It depends on the current you need it to carry -- lower current = smaller
size. What current are you asking of it?
If you want a traditional transformer with iron laminates and wire
windings then there's a pretty strict volume vs. volt-amp rating that has
to be adhered to, which is limited by the physics of copper wire and
magnetic steel. Making one that's a pancake shape just complicates the
transformer design and (probably) increases the volume even as you get
the thickness smaller.
Note that the fact that you want to install these in electrical boxes
complicates things -- you need something that'll be compliant to wiring
codes so it'll pass inspection. So you have legal hoops to jump through,
too. And of course if you select some 5V power supply transformer to use
in buck and some dip s**t burns down their house or gets electrocuted
through ordinary human stupidity, his/her kin will hire a lawyer who will
blame you and try to extract $$$ from you.
I assume that you're a professional fan installer who's at the mercy of
the ceiling fan manufacturers. Given that you're not going to like what
I have to say, but here's my ever so humble opinion:
If you're selling a product (like a ceiling fan) into a market where the
line voltages commonly go above 125V and are commonly dirty, and if you
make your ceiling fan so that it makes objectionable noises when these
commonly occurring conditions prevail, then you are making a poor product
and the best you deserve is to have your customers let you know why they
are abandoning you to other vendors.
If you're a manufacturer, ditto.
If you're an installer, you should be looking for a different
manufacturer to favor. Only if this problem exists across the whole
market, or if there's some compelling reason to avoid the fans that don't
hum at high voltages (like they're otherwise pieces of s**t or
something), should you try to fix the problem with bubble gum, spit, or
transformers in electrical boxes.
If _all_ the manufacturers out there are stupid, then there may be a
market opportunity here to make and sell these things. Of course, as
soon as you get really successful the ceiling fan manufacturers will have
lights go on in the dimness that dominates their brains and will realize
that there's money to be made in fans that don't hum, and they'll start
doing so and take away your business.
And it may be cheaper to just make your own damn fans.

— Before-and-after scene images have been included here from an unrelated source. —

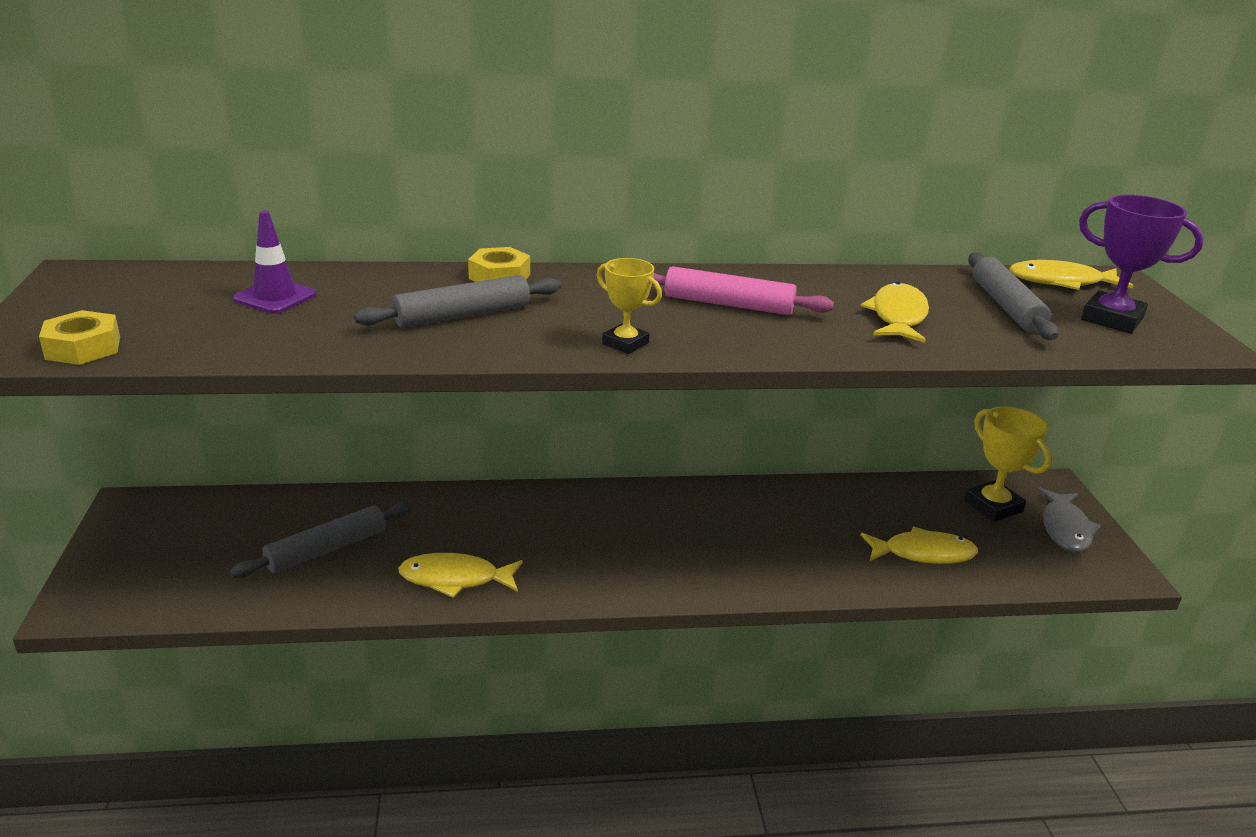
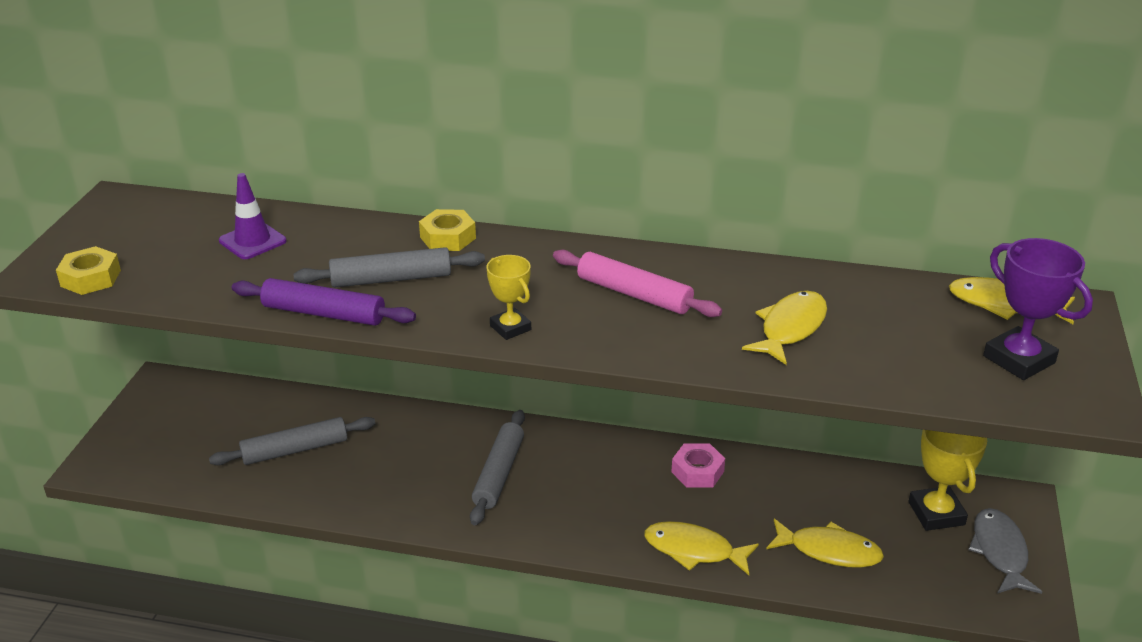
camera: 20 degrees right, 5 degrees up
(405, 352) = (323, 314): none -> purple rolling pin
(455, 579) = (386, 496): yellow fish -> yellow fish (694, 550)
(762, 505) = (697, 471): none -> pink nut
(1006, 306) = (915, 330): grey rolling pin -> grey rolling pin (499, 474)
(1065, 529) = (999, 552): grey fish -> grey fish turned 150 degrees clockwise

Were it me and I did it, I'd sell out to the first ceiling fan
manufacturer that came sniffing around with enough cash to make it worth
my while -- because I would know that if I didn't, the next thing I'd see
would be "humless fans" on the market, and a big investment in useless
transformers sitting in unsellable piles in the soon-to-be-not-mine
business.
--
My liberal friends think I'm a conservative kook.
My conservative friends think I'm a liberal kook.
Why am I not happy that they have found common ground?